One indisputable truth emerges. If the people were anxious to go to war for “democracy,” then war preparations, this many-sided, devious, incessant propaganda, this iron cage of M-Day, would not be necessary. Why is it that the people have to be dragooned into fighting for “democracy”? Simply because the great masses of the people do not see anything in “democracy” to fight for.
There are today in America some ten to twelve million unemployed, who with their dependents constitute in all some twenty-five to thirty million people, a fifth of the population of the richest country in the world. Capitalist “democracy” condemns them to starvation.
Those that do get work are remorselessly speeded-up. If we set the 1932 output per man-hour in the manufacturing industries of the country as 100, we find that in 1938 it was 115. But the 1936 labor cost per unit, on the same basis, was only 106. Speed-up for the workers plus more profits for the capitalists equals still greater concentration of wealth into the hands of the few.
The percentage of the wages paid in 1937 was 82.1 of those paid in 1929. But the percentage of dividends was 83.8, and of interest 89.5. Always it works out to still greater wealth in the hands of still fewer people.
And goods for use? Industrial production, for the first five months of each year, was 122 in 1929, 67 in 1932, 119 in 1937, 79 in 1938. This is capitalist “democracy,” with millions never knowing where they are from one day to another. The production index has crawled slowly upward since 1938, but Roosevelt knows it will never in peace time reach the 1929 level again, though every year sees an increase in the population, with still more people demanding work and food and shelter. At intervals between his warmongering, he raises his voice to the empty air: “We must get the idle men and idle capital together.” But God has said no word, and as nobody else knows how to do this in peace, Roosevelt prepares to go to war.

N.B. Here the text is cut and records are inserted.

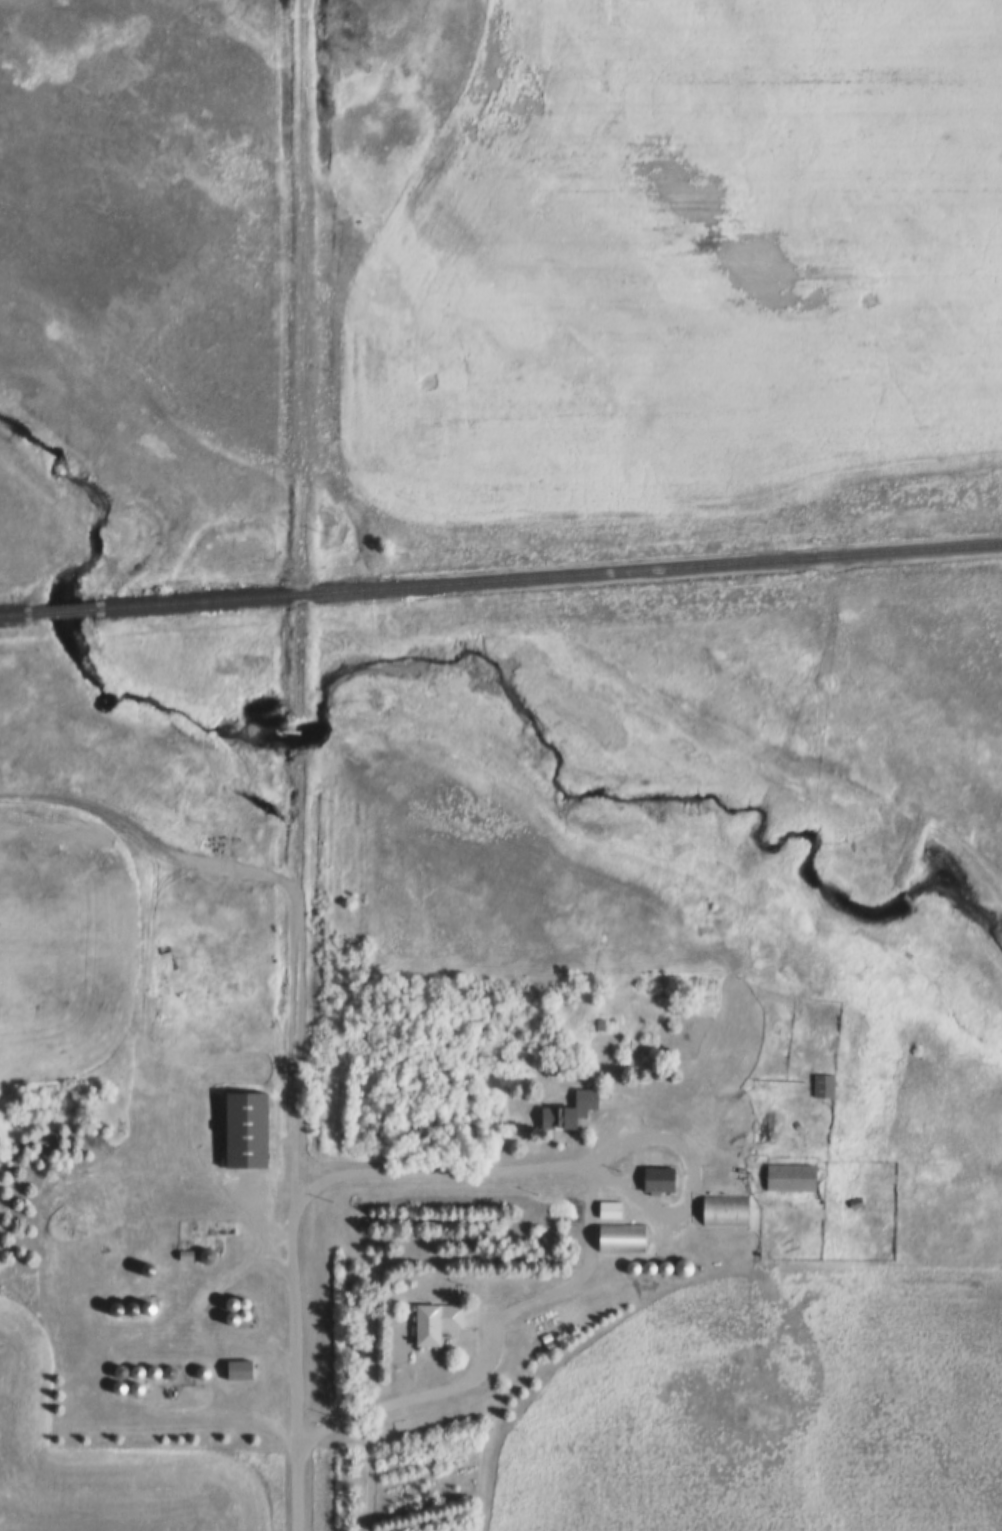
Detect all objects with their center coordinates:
road: (300, 356)
railway: (546, 573)
railway: (60, 609)
railway: (14, 612)
road: (295, 983)
building: (594, 1076)
building: (829, 1081)
building: (820, 1085)
building: (575, 1107)
building: (251, 1125)
road: (626, 1142)
building: (796, 1173)
building: (663, 1174)
building: (862, 1198)
building: (614, 1205)
building: (731, 1205)
building: (605, 1209)
building: (626, 1232)
building: (165, 1238)
building: (191, 1250)
building: (211, 1251)
silo: (211, 1251)
building: (637, 1263)
silo: (637, 1263)
building: (653, 1263)
silo: (653, 1263)
building: (669, 1263)
silo: (669, 1263)
building: (688, 1263)
silo: (688, 1263)
building: (151, 1264)
silo: (151, 1264)
building: (249, 1298)
silo: (249, 1298)
building: (235, 1299)
silo: (235, 1299)
building: (152, 1302)
silo: (152, 1302)
building: (119, 1304)
silo: (119, 1304)
building: (135, 1304)
silo: (135, 1304)
building: (249, 1310)
silo: (249, 1310)
building: (235, 1314)
silo: (235, 1314)
building: (441, 1317)
building: (553, 1336)
building: (125, 1366)
silo: (125, 1366)
building: (244, 1366)
building: (142, 1367)
silo: (142, 1367)
building: (158, 1368)
silo: (158, 1368)
building: (175, 1368)
silo: (175, 1368)
building: (207, 1368)
silo: (207, 1368)
road: (294, 1373)
building: (123, 1382)
silo: (123, 1382)
building: (142, 1384)
silo: (142, 1384)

The great warriors in defense of “democracy” raise their voices in horror at Hitler’s treatment of the Jews. Protest is stifled and cynicism itself struck dumb at the sound of such words from such mouths. For three hundred years the rulers of America have persecuted the Negroes. Slavery was abolished only when it had become a drag on capitalist production. And since 1863, the year of manumission, American capitalism has Jim-Crowed and lynched Negroes, has deprived them of Opportunities to raise themselves from debasement, and, worst of all, has succeeded in poisoning the minds of their brother workers against them, in order to keep the working class divided and therefore weak. If American “democracy” had nothing to its discredit but its treatment of the Negro, that would still be sufficient to blast its pretensions as a defender of civilization.